The good news is that my work has decided to keep me on (with reduced hours) until next June, or I find a job. I'm so grateful for them to be willing to help me and give me a lot of time to find something. They have even been working with me to sharpen my skills by giving me different tasks, and telling me about any job opportunities they know of. General Minion, my mentor, has even offered to help me on the GRE, and listens to me when I get down because I can't find a job. She was the one who proposed keeping me on for another 6 months, and she has sent me job listings I qualify for. It's been stressful, and it's been hard, and sometimes it makes me wonder about my talents and whether or not I have what it takes, but there are so many people in my life who are there to support me and to give me encouragement. Everyone goes through this at least once, right? It's just my turn and I know things will be better for it--if only I knew when!

Oct 1, 2013

September Book of the Month

I spent a lot of my reading time in the Regency period this last month, including this month's book. The book comes from an author I have read before, Georgette Heyer. A girl I work with suggested this book, knowing that I had enjoyed other books by Heyer.
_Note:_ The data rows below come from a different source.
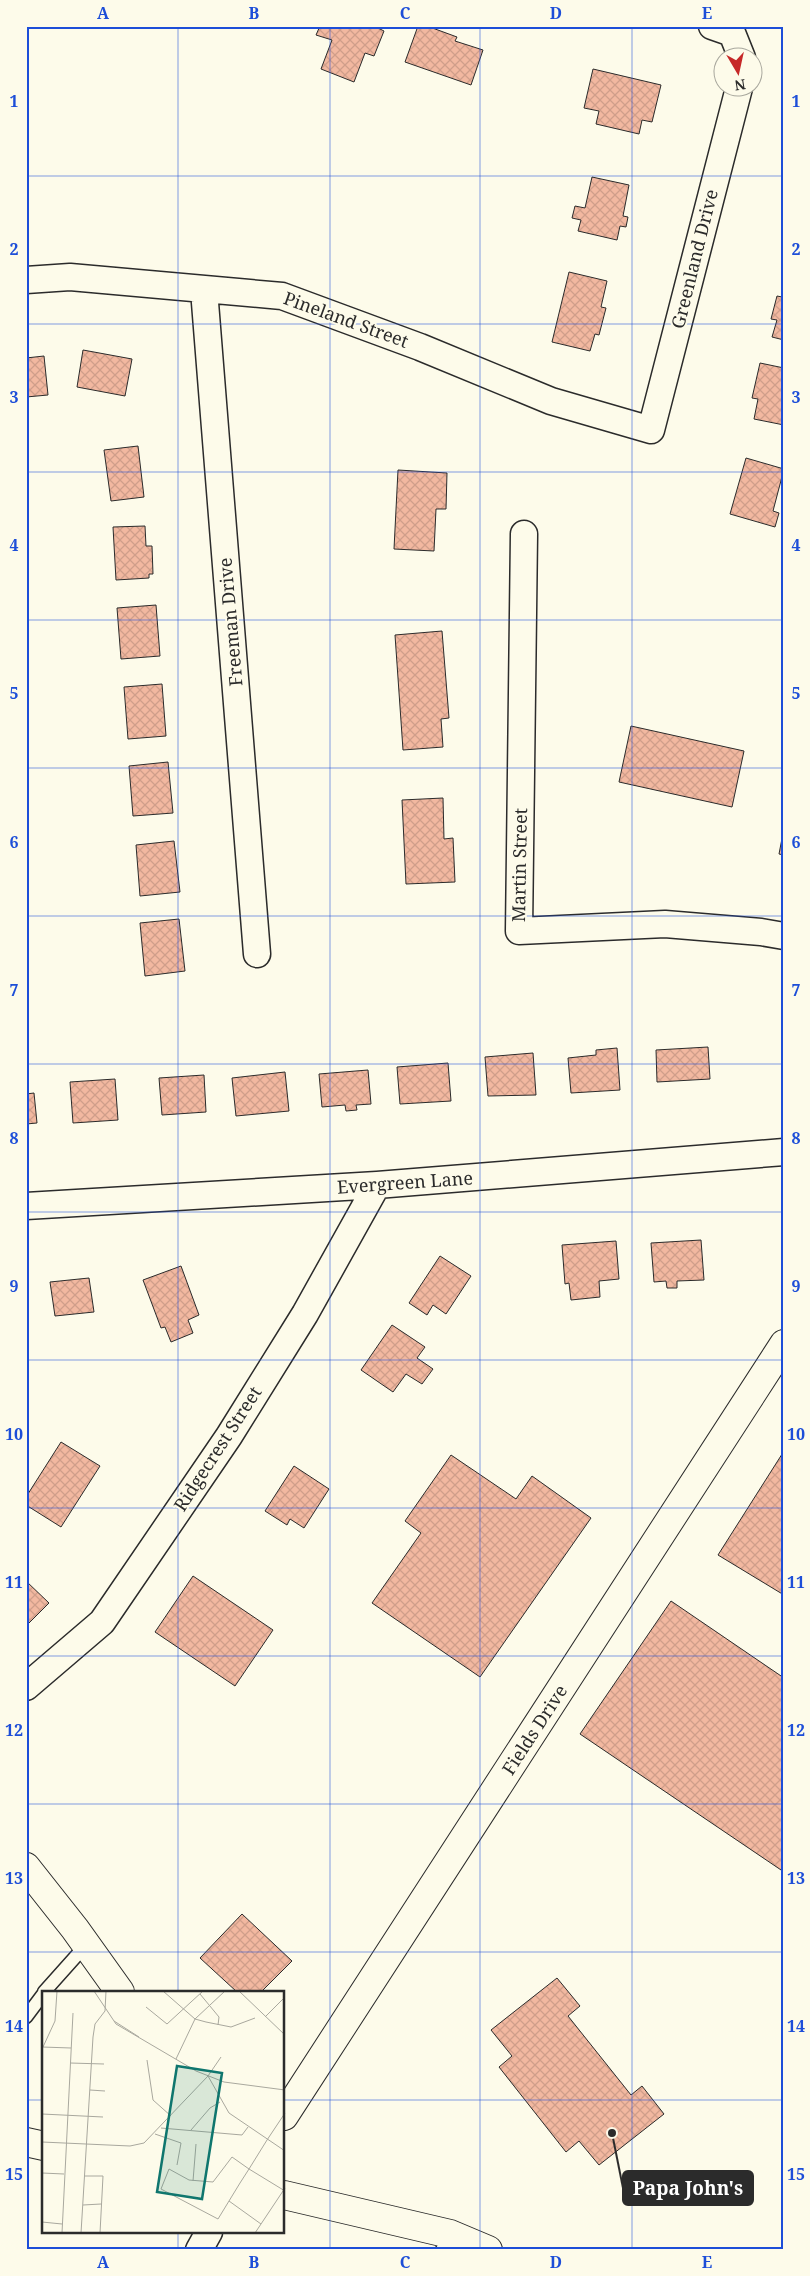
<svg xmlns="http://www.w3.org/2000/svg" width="810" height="2276" viewBox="0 0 810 2276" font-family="'Noto Serif',serif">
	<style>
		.building { fill: url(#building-cross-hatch); stroke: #2b2b2b }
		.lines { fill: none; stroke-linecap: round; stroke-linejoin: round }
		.lane-casing { stroke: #2b2b2b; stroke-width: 15 }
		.street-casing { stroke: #2b2b2b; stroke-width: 29 }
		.secondary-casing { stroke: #2b2b2b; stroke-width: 30 }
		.primary-casing { stroke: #2b2b2b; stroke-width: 30 }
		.lane { stroke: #fdfbea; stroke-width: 12 }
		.street { stroke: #fdfbea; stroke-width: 26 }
		.secondary { stroke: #fdfbea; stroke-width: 28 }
		.primary { stroke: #fdfbea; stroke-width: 28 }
		.grid { fill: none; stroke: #1d4ed8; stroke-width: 1; stroke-opacity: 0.55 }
		.labels { text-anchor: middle; stroke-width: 4; stroke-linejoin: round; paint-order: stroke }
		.street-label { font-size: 18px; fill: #2b2b2b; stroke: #fdfbea }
		.inset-road { fill: none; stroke: #a9a89e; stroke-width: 1 }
		.view { fill: #0f766e; fill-opacity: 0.15; stroke: #0f766e; stroke-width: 2.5 }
		.inset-edge { fill: none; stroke: #2b2b2b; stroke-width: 2.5 }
		.leader { fill: none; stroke: #2b2b2b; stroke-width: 2 }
		.callout-dot { fill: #2b2b2b; stroke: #fdfbea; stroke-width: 2 }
		.callout { fill: #2b2b2b; stroke: #2b2b2b; stroke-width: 2 }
		.callout-label { font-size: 19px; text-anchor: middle; font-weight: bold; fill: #fff }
		.neatline { fill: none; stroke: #1d4ed8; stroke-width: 2 }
		.grid-label { font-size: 16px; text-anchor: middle; font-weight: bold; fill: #1d4ed8 }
	</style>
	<defs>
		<pattern id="building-cross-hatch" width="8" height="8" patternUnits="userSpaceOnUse" patternTransform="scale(1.25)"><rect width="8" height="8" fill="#f2b8a0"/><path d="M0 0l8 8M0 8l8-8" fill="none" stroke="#d09e8a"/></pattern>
	</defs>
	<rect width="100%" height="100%" fill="#fdfbea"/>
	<path class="building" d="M 320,26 L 374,26 L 384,31 L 374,56 L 365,53 L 354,82 L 321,69 L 332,40 L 316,35 Z
		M 418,26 L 427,26 L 457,37 L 455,41 L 483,50 L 471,85 L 405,62 Z
		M 593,69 L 661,85 L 652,122 L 642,120 L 639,134 L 596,124 L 599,111 L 584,108 Z
		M 592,177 L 629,185 L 623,216 L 628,217 L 626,227 L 620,226 L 617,240 L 578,231 L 581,220 L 572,218 L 575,206 L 585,208 Z
		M 569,272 L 607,281 L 601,307 L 606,308 L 599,335 L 595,334 L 590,351 L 552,342 Z
		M 784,289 L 784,340 L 772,337 L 777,320 L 771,319 L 777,296 L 782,297 Z
		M 83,350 L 132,359 L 125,396 L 77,387 Z
		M 44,356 L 48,395 L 26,397 L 26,358 Z
		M 760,363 L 784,368 L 784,425 L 754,419 L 758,399 L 752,398 Z
		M 138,446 L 144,497 L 111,501 L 104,450 Z
		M 746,458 L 784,469 L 773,511 L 779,513 L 775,527 L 730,514 Z
		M 398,470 L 447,473 L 446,509 L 436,509 L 434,551 L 394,549 Z
		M 145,526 L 146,546 L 152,546 L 153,574 L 149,574 L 149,578 L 116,580 L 113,527 Z
		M 156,605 L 160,656 L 121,659 L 117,608 Z
		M 442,631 L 449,718 L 441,719 L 443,747 L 403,750 L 395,635 Z
		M 162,684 L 166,736 L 128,739 L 124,687 Z
		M 631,726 L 744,751 L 732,807 L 619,782 Z
		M 168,762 L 173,813 L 133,816 L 129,766 Z
		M 443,798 L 444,839 L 453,838 L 455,882 L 406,884 L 402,800 Z
		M 784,828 L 784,855 L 779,854 Z
		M 174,841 L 180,892 L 140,896 L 136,845 Z
		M 179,919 L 185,971 L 145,976 L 140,923 Z
		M 708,1047 L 710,1079 L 657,1082 L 656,1050 Z
		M 617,1048 L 620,1090 L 571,1093 L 568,1058 L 596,1055 L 596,1050 Z
		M 533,1053 L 536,1095 L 488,1096 L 485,1057 Z
		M 448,1063 L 451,1101 L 400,1104 L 397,1067 Z
		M 368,1070 L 371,1104 L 356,1105 L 357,1110 L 346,1111 L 345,1105 L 322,1107 L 319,1074 Z
		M 285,1072 L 289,1111 L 236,1116 L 232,1078 Z
		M 204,1075 L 206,1112 L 162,1115 L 159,1078 Z
		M 115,1079 L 118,1120 L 73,1123 L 70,1082 Z
		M 34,1093 L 37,1123 L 26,1124 L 26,1094 Z
		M 701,1240 L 704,1280 L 677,1281 L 677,1288 L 667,1288 L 666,1281 L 654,1282 L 651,1243 Z
		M 616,1241 L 619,1279 L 599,1281 L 600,1297 L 571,1300 L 569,1283 L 565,1284 L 562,1245 Z
		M 440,1256 L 471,1276 L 446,1314 L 433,1305 L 427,1315 L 409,1303 Z
		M 181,1266 L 199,1315 L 188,1320 L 193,1333 L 171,1342 L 165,1327 L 161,1328 L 143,1280 Z
		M 89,1278 L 94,1312 L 55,1316 L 50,1282 Z
		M 392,1325 L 425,1347 L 417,1358 L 433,1369 L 422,1384 L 406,1374 L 393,1392 L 361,1370 Z
		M 61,1442 L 100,1466 L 61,1527 L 26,1505 L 26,1497 Z
		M 784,1451 L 784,1595 L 718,1555 Z
		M 451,1455 L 516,1499 L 532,1476 L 591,1518 L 480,1677 L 372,1603 L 421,1533 L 405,1521 Z
		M 294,1466 L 329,1489 L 304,1528 L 290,1519 L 287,1525 L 265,1511 Z
		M 193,1576 L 273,1630 L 235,1686 L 155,1632 Z
		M 26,1581 L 49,1603 L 26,1626 Z
		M 671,1601 L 784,1678 L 784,1872 L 580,1734 Z
		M 242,1914 L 292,1961 L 261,1992 L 237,1992 L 200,1958 Z
		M 557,1978 L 580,2006 L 568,2016 L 631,2095 L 642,2086 L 664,2114 L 599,2165 L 579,2141 L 566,2152 L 499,2067 L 512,2056 L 491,2030 Z"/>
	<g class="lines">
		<defs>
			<path id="lane" d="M 44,1992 L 86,1945
				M 26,2017 L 44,1993
				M 442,2250 L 450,2234"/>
			<path id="street" d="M 712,26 L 732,33 L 742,58
				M 26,280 L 70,277 L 282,296 L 420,347 L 551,401 L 651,430 L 739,88
				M 204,290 L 257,954
				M 524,534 L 519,931 L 665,924 L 761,932 L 784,936
				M 26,1206 L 377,1185 L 784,1152
				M 26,1687 L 102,1622 L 229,1436 L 305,1314 L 377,1185
				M 199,2250 L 209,2232"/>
			<path id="secondary" d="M 26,1867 L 75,1929 L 120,1992
				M 284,2116 L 784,1344"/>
			<path id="primary" d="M 26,2142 L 44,2146
				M 284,2195 L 450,2234 L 488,2250"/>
		</defs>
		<use href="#lane" class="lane-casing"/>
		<use href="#street" class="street-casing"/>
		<use href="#secondary" class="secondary-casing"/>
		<use href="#primary" class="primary-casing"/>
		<use href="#lane" class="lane"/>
		<use href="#street" class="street"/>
		<use href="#secondary" class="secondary"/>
		<use href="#primary" class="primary"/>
	</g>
	<path class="grid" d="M 178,26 L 178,1992M 330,26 L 330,2250M 480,26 L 480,2250M 632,26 L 632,2250M 26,176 L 784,176M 26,324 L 784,324M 26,472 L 784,472M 26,620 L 784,620M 26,768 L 784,768M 26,916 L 784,916M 26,1064 L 784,1064M 26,1212 L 784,1212M 26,1360 L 784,1360M 26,1508 L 784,1508M 26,1656 L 784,1656M 26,1804 L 784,1804M 26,1952 L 784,1952M 26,2100 L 44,2100M 284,2100 L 784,2100M 178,2232 L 178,2250"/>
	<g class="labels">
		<g class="street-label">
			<text transform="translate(695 259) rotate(-76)" y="6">Greenland Drive</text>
			<text transform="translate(346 320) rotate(20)" y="6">Pineland Street</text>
			<text transform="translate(231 622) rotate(-95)" y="6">Freeman Drive</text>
			<text transform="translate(520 865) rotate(-89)" y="6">Martin Street</text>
			<text transform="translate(405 1183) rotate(-4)" y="6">Evergreen Lane</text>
			<text transform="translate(218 1449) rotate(-57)" y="6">Ridgecrest Street</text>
			<text transform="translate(535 1730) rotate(-57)" y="6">Fields Drive</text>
		</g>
	</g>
	<g transform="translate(42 1991)">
		<rect width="242" height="242" fill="#fdfbea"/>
		<path class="inset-road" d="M 52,0 L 74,33 L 154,80 L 182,91 L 243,99M 121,0 L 153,28 L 164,31 L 189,36 L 213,27M 197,0 L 243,44M 158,3 L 177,26 L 176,34M 104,16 L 125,33 L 161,0M 223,26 L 243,6M 72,30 L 97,46M 0,56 L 29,57M 1,56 L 13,30 L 15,0M 134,68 L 153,28 L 183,0M 105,69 L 111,109 L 129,125M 28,72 L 62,73M 166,85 L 187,122 L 243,160M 48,99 L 63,100M 0,109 L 0,133M 243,122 L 225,149 L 207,178 L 198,192 L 176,228 L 119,198 L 127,178 L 147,189 L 171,191 L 190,166 L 207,178 L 243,200M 0,123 L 61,126M 119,137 L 200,144 L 206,136M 149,139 L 168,117 L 178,111M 113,143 L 139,152 L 135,174M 0,151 L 88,155 L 102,152 L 166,85 L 179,66M 0,182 L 22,183M 43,185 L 61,185 L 58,242M 151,190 L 154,153M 187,210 L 219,233M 41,214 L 59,213M 0,231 L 20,233M 20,242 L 31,22M 39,242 L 51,46 L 53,33 L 63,20 L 64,0M 213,242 L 243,197"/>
		<path class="view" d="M 135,75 L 180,82 L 160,208 L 115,201 Z"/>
		<rect width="242" height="242" class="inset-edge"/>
	</g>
	<path class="leader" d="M612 2133L623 2188"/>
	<circle class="callout-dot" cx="612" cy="2133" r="5"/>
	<rect class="callout" x="623" y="2171" width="130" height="34" rx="5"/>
	<g class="callout-label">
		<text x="688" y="2195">Papa John's</text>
	</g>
	<rect width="810" height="2276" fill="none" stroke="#fdfbea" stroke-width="55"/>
	<g transform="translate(738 72) rotate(171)"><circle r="24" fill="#fdfbea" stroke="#a9a89e"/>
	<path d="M0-4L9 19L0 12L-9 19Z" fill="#c62828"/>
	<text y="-8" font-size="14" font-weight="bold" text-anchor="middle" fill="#2b2b2b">N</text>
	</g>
	<rect x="28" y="28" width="754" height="2220" class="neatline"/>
	<g class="grid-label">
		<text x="103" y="19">A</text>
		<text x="254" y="19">B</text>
		<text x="405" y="19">C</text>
		<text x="556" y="19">D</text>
		<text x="707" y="19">E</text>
		<text x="14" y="107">1</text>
		<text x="796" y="107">1</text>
		<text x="14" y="255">2</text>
		<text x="796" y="255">2</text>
		<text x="14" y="403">3</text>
		<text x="796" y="403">3</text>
		<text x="14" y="551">4</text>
		<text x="796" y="551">4</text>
		<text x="14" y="699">5</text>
		<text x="796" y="699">5</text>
		<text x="14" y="848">6</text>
		<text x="796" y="848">6</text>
		<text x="14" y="996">7</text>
		<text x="796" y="996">7</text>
		<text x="14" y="1144">8</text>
		<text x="796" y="1144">8</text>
		<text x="14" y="1292">9</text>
		<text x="796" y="1292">9</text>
		<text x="14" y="1440">10</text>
		<text x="796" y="1440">10</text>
		<text x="14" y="1588">11</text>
		<text x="796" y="1588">11</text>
		<text x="14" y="1736">12</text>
		<text x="796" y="1736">12</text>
		<text x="14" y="1884">13</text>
		<text x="796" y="1884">13</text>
		<text x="14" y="2032">14</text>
		<text x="796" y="2032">14</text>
		<text x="14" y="2180">15</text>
		<text x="796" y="2180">15</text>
		<text x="103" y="2268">A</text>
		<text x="254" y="2268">B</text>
		<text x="405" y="2268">C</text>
		<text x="556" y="2268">D</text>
		<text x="707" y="2268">E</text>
	</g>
</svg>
Heyer basically created the genre of historical romance, but her books aren't heaving bosoms or shirtless men. Instead, they are exactly true to to period. In fact, Heyer became known as an expert on the Regency period, including a lot of information. Sometimes there is a bit too much information in some of her books, but the book I'm recommending, Arabella, is just right.

Arabella follows the oldest daughter of a Yorkshire vicar to London for her season, but on the way there, her impetuous nature causes her to make an influential man think she is someone more important than she is. Now all of London believes she's a rich heiress, which could get in the way of finding a good match.

This book, like my other favorite of Heyer's, Regency Buck, is very fun, with dry English humor.  I wouldn't say that people who like Jane Austen would like this, because the style is very different, but I would definitely recommend giving Heyer a go, especially if you enjoy historical fiction.